Le théâtre du Châtelet, une soirée de restitution, issue d’un dispositif d’accueil développé depuis quatre ans, permet aux compagnies de partager le travail mené au quotidien dans les studios du théâtre. Entre danse contemporaine, hip-hop et croisements de styles, un dialogue singulier s’installe entre les artistes, le public et le lieu.
Conçue spécialement pour le public du Théâtre du Châtelet, la soirée Studio B permet à quatre (jeunes) chorégraphes de présenter des étapes de leur travail en cours. On retiendra surtout l’une des formes, conçue par la franco-marocaine Nawal Aït Benalla.

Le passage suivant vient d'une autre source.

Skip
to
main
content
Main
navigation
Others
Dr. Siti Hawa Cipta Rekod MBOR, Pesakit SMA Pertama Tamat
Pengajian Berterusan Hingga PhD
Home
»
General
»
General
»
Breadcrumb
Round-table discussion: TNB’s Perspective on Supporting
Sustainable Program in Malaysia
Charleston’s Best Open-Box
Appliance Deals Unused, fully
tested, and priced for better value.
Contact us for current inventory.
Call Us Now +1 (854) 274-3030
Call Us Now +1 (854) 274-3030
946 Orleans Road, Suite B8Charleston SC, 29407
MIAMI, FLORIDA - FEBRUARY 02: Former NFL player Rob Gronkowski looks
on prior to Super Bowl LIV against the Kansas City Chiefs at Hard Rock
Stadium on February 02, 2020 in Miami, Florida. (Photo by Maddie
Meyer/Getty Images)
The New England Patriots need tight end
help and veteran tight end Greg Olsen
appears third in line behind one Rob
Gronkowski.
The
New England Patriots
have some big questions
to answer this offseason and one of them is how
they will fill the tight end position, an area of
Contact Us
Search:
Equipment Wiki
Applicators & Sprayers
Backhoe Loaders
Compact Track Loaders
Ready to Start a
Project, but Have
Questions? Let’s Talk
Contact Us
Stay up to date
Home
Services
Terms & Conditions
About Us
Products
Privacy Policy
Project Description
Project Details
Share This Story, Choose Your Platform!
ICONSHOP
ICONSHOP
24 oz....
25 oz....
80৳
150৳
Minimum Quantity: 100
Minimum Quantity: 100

Avec Ce qui nous traverse, la Compagnie La Baraka propose certainement la proposition la plus aboutie de la soirée, et sans conteste, la plus originale. Certainement parce qu’elle assume de se détacher d’une fiction et qu’elle ose aller au bout d’une recherche qui sans être radicale n’en est pas moins étonnante. C’est, avant tout, une œuvre chorégraphique profondément ancrée dans les questionnements contemporains. Signée par la chorégraphe Nawal Aït Benalla, la pièce s’inscrit dans une réflexion sur notre rapport au corps, au groupe, à l’Autre. Dans ce contexte de mutation accélérée par les diverses technologies. La danse devient un espace de résistance, un lieu où le corps retrouve sa densité, sa virtuosité et sa capacité à faire lien ou au contraire à s’échapper.

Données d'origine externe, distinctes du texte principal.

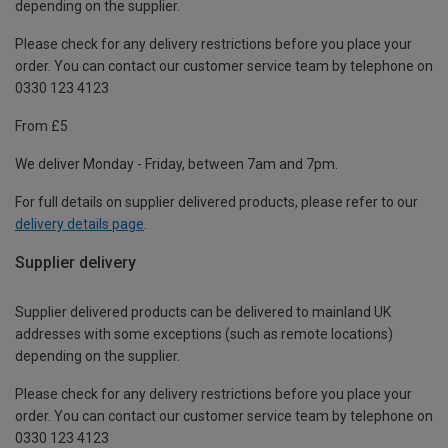
depending on the supplier.
Please check for any delivery restrictions before you place your
order. You can contact our customer service team by telephone on
0330 123 4123
From £5
We deliver Monday - Friday, between 7am and 7pm.
For full details on supplier delivered products, please refer to our
delivery details page
.
Supplier delivery
Supplier delivered products can be delivered to mainland UK
addresses with some exceptions (such as remote locations)
depending on the supplier.
Please check for any delivery restrictions before you place your
order. You can contact our customer service team by telephone on
0330 123 4123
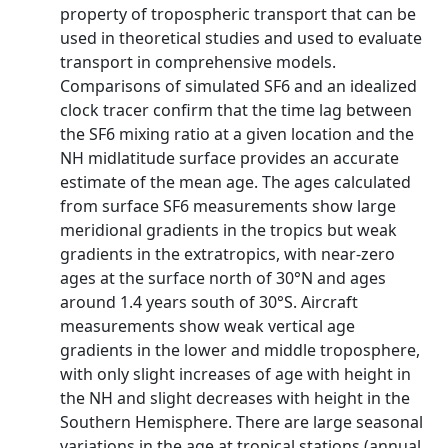
property of tropospheric transport that can be
used in theoretical studies and used to evaluate
transport in comprehensive models.
Comparisons of simulated SF6 and an idealized
clock tracer confirm that the time lag between
the SF6 mixing ratio at a given location and the
NH midlatitude surface provides an accurate
estimate of the mean age. The ages calculated
from surface SF6 measurements show large
meridional gradients in the tropics but weak
gradients in the extratropics, with near-zero
ages at the surface north of 30°N and ages
around 1.4 years south of 30°S. Aircraft
measurements show weak vertical age
gradients in the lower and middle troposphere,
with only slight increases of age with height in
the NH and slight decreases with height in the
Southern Hemisphere. There are large seasonal
variations in the age at tropical stations (annual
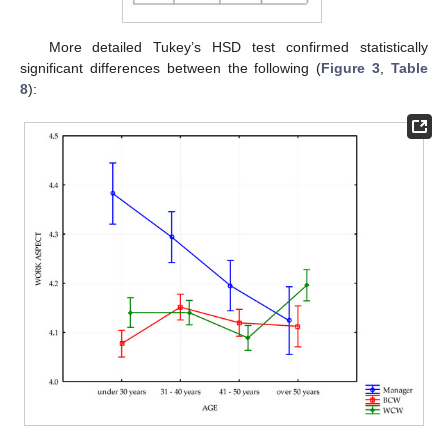
More detailed Tukey’s HSD test confirmed statistically
significant differences between the following (
Figure 3
,
Table
8
):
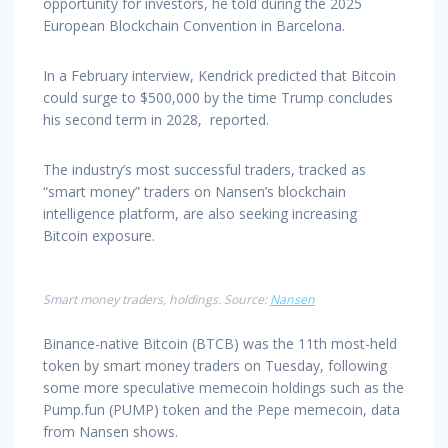
opportunity for investors, he told during the 2025
European Blockchain Convention in Barcelona.
In a February interview, Kendrick predicted that Bitcoin
could surge to $500,000 by the time Trump concludes
his second term in 2028, reported.
The industry’s most successful traders, tracked as
“smart money” traders on Nansen’s blockchain
intelligence platform, are also seeking increasing
Bitcoin exposure.
Smart money traders, holdings. Source:
Nansen
Binance-native Bitcoin (BTCB) was the 11th most-held
token by smart money traders on Tuesday, following
some more speculative memecoin holdings such as the
Pump.fun (PUMP) token and the Pepe memecoin, data
from Nansen shows.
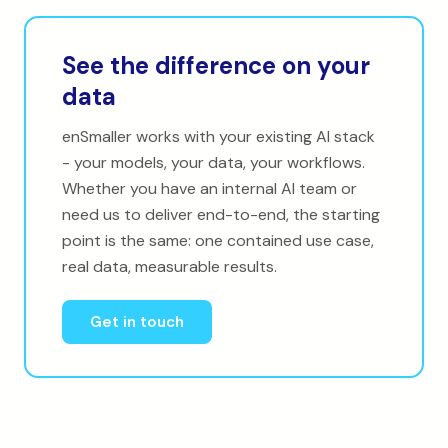
See the difference on your
data
enSmaller works with your existing AI stack
- your models, your data, your workflows.
Whether you have an internal AI team or
need us to deliver end-to-end, the starting
point is the same: one contained use case,
real data, measurable results.
Get in touch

La dimension musicale joue un rôle essentiel dans la construction de la pièce. La partition, composée par Nawal Aït Benalla et Olivier Innocenti, et enrichie par l’œuvre de Samuel Barber, accompagne et nourrit la danse avec une grande finesse. Le travail musical est particulièrement réussi : il mêle les styles et les esthétiques, soutenant les variations d’intensité et les états de corps traversés par les danseurs. La musique ne se contente pas d’accompagner le mouvement, elle le traverse, l’influence et le transforme.
La création lumière de Laïs Foulc vient souligner cette recherche d’incarnation. Grâce à un grand écran blanc, les jeux d’ombres et de clartés sculptent les corps dans l’espace. On ne reste pas sans penser au travail de Bob Wilson par exemple en ce sens où le profil des interprètes comptent tout autant que les face public. Accentuant les tensions et révélant les lignes de force des mouvements. Ce qui nous traverse s’impose ainsi comme une pièce forte et cohérente, où la danse devient un langage essentiel pour penser notre époque et réaffirmer la puissance du corps comme lieu de relation et de sens.
La chorégraphie s’appuie sur un mouvement métronomique, répétitif, presque obsessionnel, qui se transforme progressivement. Ce motif initial agit comme une pulsation vitale, un battement commun à partir duquel les corps s’organisent, se désorganisent puis se recomposent. Traversés par des forces contradictoires, les danseurs explorent les tensions entre entrave et liberté, isolement et rencontre, désincarnation et incarnation. La pièce interroge ainsi le rôle individuel et collectif du corps, à la fois comme espace intime et comme territoire partagé.
Le travail chorégraphique, particulièrement intéressant, se distingue par une grande exigence technique. Les danseurs — Élie Fico, Alba Fracchia, Marion Frappat, Alfredo Gottardi et Rachele Pinzan — font preuve d’un très haut niveau de maîtrise, au service d’une écriture précise et incarnée. Leur engagement physique est total, porté par une qualité de présence remarquable. Chaque interprète contribue à la force du collectif tout en affirmant une singularité sensible, donnant à voir des corps vivants, aussi vulnérables que puissants.
Nawal Aït Benalla s’impose comme une chorégraphe que nous prendrons plaisir à suivre.